A Wednesday to Dismember

And you can start by taking apart this overgrown sofa with arms and legs.

---As you may have read, I am all about having the Phillies pulverized in the World Series. Pounded so much that they will lay nicely across one of those gooey cheesesteak sandwiches.

---This mascot regularly blows up opposing team artifacts on the field. Quite the role model for children.

---The Phanatic is bloated, ugly, and stupid. A perfect match for the city.

---Let's face it, Philadelphia hasn't had an original moment since Eartha Kitt was Mike Douglas' co-host for the week.

---Okay, I'm done.

---Well, not quite.

---How laughable is it that the St. Louis Cardinals hired Mark McGwire as their new hitting coach?

---He'll be the only coach in major league baseball with a prescription pad.
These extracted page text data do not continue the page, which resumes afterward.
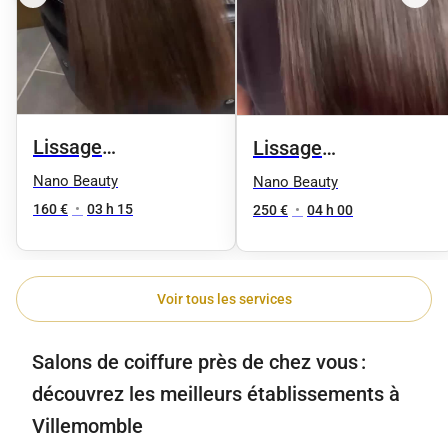
Lissage
Lissage
bresilien/Indien/Tanin/proteine
brésilien/indien/tanin
Nano Beauty
Nano Beauty
cheveux longs(
cheveux tres long
160 €
•
03 h 15
250 €
•
04 h 00
jusqu'au omoplate)
(hanches)
Voir tous les services
Salons de coiffure près de chez vous :
découvrez les meilleurs établissements à
Villemomble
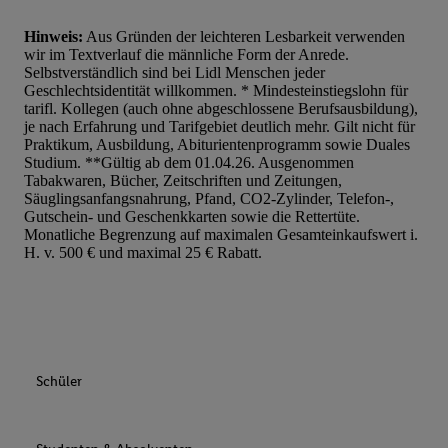
Hinweis:
Aus Gründen der leichteren Lesbarkeit verwenden
wir im Textverlauf die männliche Form der Anrede.
Selbstverständlich sind bei Lidl Menschen jeder
Geschlechtsidentität willkommen. * Mindesteinstiegslohn für
tarifl. Kollegen (auch ohne abgeschlossene Berufsausbildung),
je nach Erfahrung und Tarifgebiet deutlich mehr. Gilt nicht für
Praktikum, Ausbildung, Abiturientenprogramm sowie Duales
Studium. **Gültig ab dem 01.04.26. Ausgenommen
Tabakwaren, Bücher, Zeitschriften und Zeitungen,
Säuglingsanfangsnahrung, Pfand, CO2-Zylinder, Telefon-,
Gutschein- und Geschenkkarten sowie die Rettertüte.
Monatliche Begrenzung auf maximalen Gesamteinkaufswert i.
H. v. 500 € und maximal 25 € Rabatt.
Schüler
---And a Gold Card at GNC.

---"Gee, Mr. McGwire, how do I straighten out my swing?"

---"This should help. Just make sure you take it on a full stomach."
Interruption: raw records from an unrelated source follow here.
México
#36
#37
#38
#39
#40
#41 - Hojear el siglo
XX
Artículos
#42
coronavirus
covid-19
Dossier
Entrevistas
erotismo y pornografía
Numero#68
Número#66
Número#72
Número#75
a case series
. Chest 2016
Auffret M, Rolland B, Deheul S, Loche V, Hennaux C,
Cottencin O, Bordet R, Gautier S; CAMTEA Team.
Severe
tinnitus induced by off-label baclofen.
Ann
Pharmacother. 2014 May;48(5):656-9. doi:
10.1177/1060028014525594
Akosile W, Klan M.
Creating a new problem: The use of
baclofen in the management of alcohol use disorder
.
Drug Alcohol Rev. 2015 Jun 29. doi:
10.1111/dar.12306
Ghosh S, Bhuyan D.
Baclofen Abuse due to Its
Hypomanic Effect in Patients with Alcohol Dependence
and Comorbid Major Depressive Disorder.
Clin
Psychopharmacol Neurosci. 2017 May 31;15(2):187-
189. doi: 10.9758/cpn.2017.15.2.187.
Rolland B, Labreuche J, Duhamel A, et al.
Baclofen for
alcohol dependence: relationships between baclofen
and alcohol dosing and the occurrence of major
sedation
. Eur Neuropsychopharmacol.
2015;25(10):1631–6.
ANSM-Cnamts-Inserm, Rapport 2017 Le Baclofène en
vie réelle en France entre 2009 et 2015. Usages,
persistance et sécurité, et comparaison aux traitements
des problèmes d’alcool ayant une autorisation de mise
---This big lummox was a fraud. And a ten year gap shouldn't make people forget that.

---And, so, tell me now why Pete Rose can't find work?

---I was all set to settle in for a Yankee seventh inning stretch. When that goofy Irish bartender would sing "God Bless America." And I had enough time to pee, wash my hands, make a sandwich, throw some laundry in the dryer, and read two chapters of "Crime and Punishment."

---Alas, I am told this clown has been there the whole year. After getting caught for some gross anti-semitic remarks.

---He could still sing.

---"Das Lied Der Deutsche."

---Heck, the Steinbrenners would like it.

---By the way, Papa George will be making his appearance at the World Series. And what's the over/under on which jacket lapel is the first to get the drool?

---Okay, I'm done.

---Well, not quite.

---Last Saturday night, I drove past the Hollywood Bowl where Grandpa Barry Manilow was giving a concert. And I got to watch some of his fans marching up the hill.

---Sixty-five-year-old women dressed like they were 25. And it reminded me of a very basic supermarket policy.

---Ten pounds of potatoes do not fit into a five pound bag.

---The spikey heels on some of these fressers reminded me of the nursery rhyme.

---Humpty Dumpty had a great fall...

---Ladies, please introduce your wardrobe to your real age.

---Burning question of the day: When does Obama send in the troops to invade Fox News?

---If POTUS is not careful, he's going to lose his chance for a Fox series.

---"So You Think You Can Govern."

---Speaking of which, it's another TV season and I still can't get into either "Mad Men" or "30 Rock."

---But I do recommend the new Patricia Heaton sitcom "The Middle." The kids steal the show, especially the little urchin who plays Brick. Wonderfully done so far.

I'm actually being nice. I guess I am done now. Quite.

Dinner last night: Cervelat sandwich and side salad.